-- Exercise 1 --
Answer these questions from the text on SNPs:
(a) What is the normal frequency of SNPs?
(b) How many SNPs does the text give for the human genome?
(c) When an SNP is present in intron and intragenic regions, what three things does the text say it may affect before "etc."?
-- Exercise 2 --
Extend the text on SNPs, picking up after its final sentence.

-- Text under study --
____
The normal frequency of SNPs = 1 in 1000bp.
Human genome = 3x10^9 bp, hence the number of SNPs in human genome = 3x10^6.
SNP may have a variable number of effect.
When present in Exons, the SNP might change the amino acid sequence and thus the protein that can be either more active or ineffective or inactive. It might not change the amino acid sequence, and just be a change in the nucleotide sequence. It might change the amino acid sequence such that a truncated protein is produced or it may change the nucleotide such that the null gene or pseudogene is formed.
When present in intron and intragenic regions, SNP may affect gene regulation, DNA replication, rate of transcription, etc. The SNP might cause local topographical changes, DNA affecting its properties.
____
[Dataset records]
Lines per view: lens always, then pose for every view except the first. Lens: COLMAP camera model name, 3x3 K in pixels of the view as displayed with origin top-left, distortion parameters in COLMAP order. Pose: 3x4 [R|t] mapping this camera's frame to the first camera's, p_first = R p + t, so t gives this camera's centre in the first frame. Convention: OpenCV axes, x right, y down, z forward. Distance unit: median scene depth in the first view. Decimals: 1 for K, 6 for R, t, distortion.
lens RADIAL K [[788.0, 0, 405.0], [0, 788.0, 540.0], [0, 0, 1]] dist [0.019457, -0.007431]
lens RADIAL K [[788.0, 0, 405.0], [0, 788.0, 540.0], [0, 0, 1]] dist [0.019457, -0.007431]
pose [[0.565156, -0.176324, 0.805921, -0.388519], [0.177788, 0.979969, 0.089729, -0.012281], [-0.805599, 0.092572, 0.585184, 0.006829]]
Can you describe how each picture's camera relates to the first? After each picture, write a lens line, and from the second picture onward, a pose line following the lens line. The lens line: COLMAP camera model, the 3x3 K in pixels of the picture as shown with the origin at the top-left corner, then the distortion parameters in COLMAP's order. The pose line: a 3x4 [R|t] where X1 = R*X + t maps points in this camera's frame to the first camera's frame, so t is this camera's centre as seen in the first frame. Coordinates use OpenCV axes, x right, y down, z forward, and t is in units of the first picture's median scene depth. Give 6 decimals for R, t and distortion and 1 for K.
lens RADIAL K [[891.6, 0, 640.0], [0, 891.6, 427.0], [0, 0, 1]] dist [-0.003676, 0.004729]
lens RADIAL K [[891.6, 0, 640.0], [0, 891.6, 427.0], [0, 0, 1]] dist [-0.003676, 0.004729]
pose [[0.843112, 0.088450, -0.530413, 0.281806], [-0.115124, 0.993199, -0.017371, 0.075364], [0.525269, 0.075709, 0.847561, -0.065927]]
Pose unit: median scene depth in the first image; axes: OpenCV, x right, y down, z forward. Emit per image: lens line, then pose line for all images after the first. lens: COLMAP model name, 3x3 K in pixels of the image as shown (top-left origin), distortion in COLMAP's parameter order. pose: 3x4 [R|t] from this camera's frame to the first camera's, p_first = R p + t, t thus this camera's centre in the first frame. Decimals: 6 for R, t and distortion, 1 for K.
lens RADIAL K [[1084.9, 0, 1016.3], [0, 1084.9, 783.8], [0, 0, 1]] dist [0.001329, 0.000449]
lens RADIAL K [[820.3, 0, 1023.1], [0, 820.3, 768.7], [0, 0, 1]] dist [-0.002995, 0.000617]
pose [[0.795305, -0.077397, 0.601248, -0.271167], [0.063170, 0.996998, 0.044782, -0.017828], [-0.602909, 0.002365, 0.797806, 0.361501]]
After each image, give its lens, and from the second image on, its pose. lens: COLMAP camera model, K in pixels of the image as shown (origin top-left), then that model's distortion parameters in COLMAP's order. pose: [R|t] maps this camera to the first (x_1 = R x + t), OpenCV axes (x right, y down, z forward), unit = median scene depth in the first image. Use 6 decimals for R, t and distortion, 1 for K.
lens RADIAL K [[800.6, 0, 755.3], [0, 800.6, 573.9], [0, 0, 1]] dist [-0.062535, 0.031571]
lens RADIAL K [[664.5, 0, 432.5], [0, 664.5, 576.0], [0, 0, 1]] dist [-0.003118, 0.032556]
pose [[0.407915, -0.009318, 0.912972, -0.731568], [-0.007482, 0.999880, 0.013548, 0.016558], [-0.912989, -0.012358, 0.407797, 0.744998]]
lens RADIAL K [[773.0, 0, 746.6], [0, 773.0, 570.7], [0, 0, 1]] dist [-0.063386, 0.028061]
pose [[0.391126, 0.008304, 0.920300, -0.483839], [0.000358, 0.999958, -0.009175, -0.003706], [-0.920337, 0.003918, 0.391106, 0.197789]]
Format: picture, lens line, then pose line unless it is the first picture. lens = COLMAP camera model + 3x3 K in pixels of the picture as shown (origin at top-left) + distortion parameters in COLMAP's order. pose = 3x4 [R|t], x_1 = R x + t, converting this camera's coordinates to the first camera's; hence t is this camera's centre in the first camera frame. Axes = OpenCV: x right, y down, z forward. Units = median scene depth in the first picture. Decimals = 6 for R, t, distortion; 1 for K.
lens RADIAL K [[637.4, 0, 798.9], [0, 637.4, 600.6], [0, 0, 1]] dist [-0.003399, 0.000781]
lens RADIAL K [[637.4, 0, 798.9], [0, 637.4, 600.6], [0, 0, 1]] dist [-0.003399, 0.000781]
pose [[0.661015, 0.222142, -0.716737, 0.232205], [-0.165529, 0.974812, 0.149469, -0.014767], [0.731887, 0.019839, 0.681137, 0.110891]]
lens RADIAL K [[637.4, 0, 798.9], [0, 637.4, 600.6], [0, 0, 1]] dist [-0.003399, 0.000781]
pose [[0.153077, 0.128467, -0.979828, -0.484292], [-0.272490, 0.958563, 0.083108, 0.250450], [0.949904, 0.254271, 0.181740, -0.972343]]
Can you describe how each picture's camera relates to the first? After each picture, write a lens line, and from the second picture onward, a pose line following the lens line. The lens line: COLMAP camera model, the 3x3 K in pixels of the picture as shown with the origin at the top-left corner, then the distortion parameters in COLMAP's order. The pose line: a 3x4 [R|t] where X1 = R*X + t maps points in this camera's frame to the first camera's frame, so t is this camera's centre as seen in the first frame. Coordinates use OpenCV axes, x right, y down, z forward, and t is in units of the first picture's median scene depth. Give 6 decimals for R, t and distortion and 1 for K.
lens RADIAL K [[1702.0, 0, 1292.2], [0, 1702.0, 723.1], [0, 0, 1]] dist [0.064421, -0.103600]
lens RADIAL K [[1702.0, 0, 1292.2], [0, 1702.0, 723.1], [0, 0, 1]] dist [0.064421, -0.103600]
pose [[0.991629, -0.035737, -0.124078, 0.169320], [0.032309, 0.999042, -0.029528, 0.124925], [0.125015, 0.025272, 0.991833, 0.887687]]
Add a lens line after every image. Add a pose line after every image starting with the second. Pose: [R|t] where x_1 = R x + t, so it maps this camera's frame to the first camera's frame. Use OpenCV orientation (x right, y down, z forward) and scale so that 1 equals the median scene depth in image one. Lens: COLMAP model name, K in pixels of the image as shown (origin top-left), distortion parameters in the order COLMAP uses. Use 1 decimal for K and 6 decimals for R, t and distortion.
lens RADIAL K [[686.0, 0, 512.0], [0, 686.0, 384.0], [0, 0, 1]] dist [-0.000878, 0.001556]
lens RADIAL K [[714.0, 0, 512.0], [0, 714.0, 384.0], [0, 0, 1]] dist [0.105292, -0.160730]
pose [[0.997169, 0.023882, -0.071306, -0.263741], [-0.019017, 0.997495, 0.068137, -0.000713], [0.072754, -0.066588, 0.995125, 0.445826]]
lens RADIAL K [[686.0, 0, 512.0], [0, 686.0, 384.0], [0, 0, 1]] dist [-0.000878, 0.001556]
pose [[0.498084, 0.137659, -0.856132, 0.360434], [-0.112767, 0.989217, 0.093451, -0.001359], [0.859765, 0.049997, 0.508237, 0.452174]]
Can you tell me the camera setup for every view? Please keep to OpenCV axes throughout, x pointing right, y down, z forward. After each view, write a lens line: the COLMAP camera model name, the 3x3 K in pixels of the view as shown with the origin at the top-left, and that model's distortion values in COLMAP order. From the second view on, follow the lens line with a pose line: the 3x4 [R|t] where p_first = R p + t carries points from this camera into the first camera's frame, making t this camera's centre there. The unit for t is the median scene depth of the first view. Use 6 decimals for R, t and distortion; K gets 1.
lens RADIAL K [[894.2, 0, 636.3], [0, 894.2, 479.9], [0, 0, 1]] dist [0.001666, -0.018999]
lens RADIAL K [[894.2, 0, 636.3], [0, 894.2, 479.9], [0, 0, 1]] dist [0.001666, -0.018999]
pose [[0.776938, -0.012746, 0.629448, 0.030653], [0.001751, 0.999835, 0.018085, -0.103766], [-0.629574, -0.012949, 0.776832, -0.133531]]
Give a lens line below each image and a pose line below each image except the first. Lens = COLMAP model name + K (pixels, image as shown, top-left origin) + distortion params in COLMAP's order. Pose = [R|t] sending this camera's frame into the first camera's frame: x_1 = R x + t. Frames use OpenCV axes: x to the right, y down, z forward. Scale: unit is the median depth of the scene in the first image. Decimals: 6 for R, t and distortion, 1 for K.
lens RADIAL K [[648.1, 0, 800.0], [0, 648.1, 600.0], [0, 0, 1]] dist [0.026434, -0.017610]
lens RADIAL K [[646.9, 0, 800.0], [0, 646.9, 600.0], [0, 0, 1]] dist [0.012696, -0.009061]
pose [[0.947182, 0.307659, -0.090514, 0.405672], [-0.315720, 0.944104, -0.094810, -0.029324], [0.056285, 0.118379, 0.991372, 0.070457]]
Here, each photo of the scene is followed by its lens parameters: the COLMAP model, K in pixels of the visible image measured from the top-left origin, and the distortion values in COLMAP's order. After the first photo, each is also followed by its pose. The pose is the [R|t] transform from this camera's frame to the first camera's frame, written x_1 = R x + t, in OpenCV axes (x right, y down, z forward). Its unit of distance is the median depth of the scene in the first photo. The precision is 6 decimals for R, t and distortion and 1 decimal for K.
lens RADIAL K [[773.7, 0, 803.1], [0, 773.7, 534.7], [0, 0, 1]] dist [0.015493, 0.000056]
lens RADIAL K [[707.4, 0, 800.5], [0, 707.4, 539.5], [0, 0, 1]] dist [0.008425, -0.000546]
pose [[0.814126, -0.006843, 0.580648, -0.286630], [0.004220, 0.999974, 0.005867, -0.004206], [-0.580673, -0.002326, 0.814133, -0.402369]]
____
-- Task output 1 --
(a) 1 in 1000 bp.
(b) 3x10^6.
(c) Gene regulation, DNA replication, and rate of transcription.

-- Task output 2 --
DNA microarray:
In this technique, an array of unique nucleotides in multiple copies is arranged in a defined way on a solid matrix such a glass surface. The sequence of these spots is defined and is saved in a computer. The genome of any organism is fragmented, labelled and then the fragments are allowed to pair with the array. The complementary sequences get paired with their corresponding spot and the change in fluorescence is measured. Form the computer database of that array the sequence of bound DNA at that spot is identified. Hence we can know about different sequences present in the genome as well as their relative amounts (concentrations) based on the fluorescence change, that is in-turn based on how many DNA fragments have bound to a particular spot. DNA microarray of two individuals can tell about their differences in the Genome sequence, such as SNPs, mutations, deletions, etc. If performed only with the cDNAs isolated from any individuals, microarray can also tell about the relative abundance/expression of transcripts...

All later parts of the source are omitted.